Enterprise Solution Architect – Data Quality
Company | Collibra |
---|
Location | Lebanon, KS, USA |
---|
Salary | $140000 – $175000 |
---|
Type | Full-Time |
---|
Degrees | Bachelor’s |
---|
Experience Level | Senior, Expert or higher |
---|
Requirements
- 5-10 years of relevant industry consulting experience.
- A minimum of 2 years of experience working with cloud platforms, network-based API integration (REST/JSON), and deployment automation.
- Experience with Java or Python for custom software implementations in Enterprise Linux or Unix environments.
- Proven ability to quickly learn new technologies and business requirements.
- Hands-on experience with Data Quality, Data Pipelines, Data Orchestration, or Job Control tools.
- A Bachelor’s degree or equivalent in a business, technical, or related field is preferred.
Responsibilities
- Partnering with clients to understand their data quality challenges and needs.
- Conducting interviews with client stakeholders from both Business and IT to uncover current data quality issues and identify emerging trends.
- Defining current and future states for the Data Quality vision.
- Leading efforts to improve client data quality through profiling, analysis, and long-term monitoring of their data.
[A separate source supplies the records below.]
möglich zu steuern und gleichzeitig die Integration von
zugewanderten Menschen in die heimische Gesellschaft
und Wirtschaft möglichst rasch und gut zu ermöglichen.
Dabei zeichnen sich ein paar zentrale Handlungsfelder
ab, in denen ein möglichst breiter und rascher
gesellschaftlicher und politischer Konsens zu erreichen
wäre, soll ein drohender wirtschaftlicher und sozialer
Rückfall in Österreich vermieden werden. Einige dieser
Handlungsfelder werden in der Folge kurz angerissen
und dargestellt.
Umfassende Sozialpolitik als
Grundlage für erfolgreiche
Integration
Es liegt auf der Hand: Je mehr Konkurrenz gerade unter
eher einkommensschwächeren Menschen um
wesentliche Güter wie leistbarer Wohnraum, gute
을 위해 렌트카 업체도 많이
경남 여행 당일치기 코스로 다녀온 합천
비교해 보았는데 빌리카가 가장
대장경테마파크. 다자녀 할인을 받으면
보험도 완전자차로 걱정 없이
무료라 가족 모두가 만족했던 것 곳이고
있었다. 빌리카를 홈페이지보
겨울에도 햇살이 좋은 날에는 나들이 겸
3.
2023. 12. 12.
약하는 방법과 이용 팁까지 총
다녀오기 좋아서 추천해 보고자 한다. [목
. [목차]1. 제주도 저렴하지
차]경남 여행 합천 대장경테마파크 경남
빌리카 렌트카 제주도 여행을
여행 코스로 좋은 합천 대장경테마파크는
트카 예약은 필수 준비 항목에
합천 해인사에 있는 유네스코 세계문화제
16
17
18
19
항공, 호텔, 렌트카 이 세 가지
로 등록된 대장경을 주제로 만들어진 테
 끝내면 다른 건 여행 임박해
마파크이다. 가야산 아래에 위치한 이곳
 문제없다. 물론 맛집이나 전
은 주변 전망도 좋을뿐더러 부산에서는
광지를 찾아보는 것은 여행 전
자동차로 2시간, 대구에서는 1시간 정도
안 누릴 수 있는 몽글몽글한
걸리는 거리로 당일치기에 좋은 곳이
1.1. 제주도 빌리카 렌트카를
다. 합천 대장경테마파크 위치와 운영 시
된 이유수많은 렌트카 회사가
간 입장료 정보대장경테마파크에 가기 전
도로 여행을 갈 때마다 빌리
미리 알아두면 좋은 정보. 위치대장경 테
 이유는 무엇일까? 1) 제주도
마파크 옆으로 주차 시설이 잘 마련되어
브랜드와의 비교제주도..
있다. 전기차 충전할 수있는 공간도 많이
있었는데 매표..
- Profiling datasets to identify data quality issues and challenges.
- Ensuring service delivery aligns with Collibra’s Engagement Model, Processes, Methodologies, and Artifacts.
- Achieving utilization targets and contributing to the growth of Collibra’s services business.
Preferred Qualifications
- Knowledgeable of data management processes, including data governance, data stewardship, master data management, data cataloging, data warehousing, ETL, data integration, and business rules management.
- Able to work with business and analytics leaders to identify and align on solutions to data quality challenges and advocate for the importance of preserving data integrity.
- Experienced in leading blueprinting, design workshops, and requirements gathering activities.
- Proficient with big data technologies such as Kubernetes, Spark, and Hadoop.
- Familiar with enterprise security solutions such as LDAP or Kerberos.
- Strongly skilled in developing functional specifications, technical specifications, and test specifications.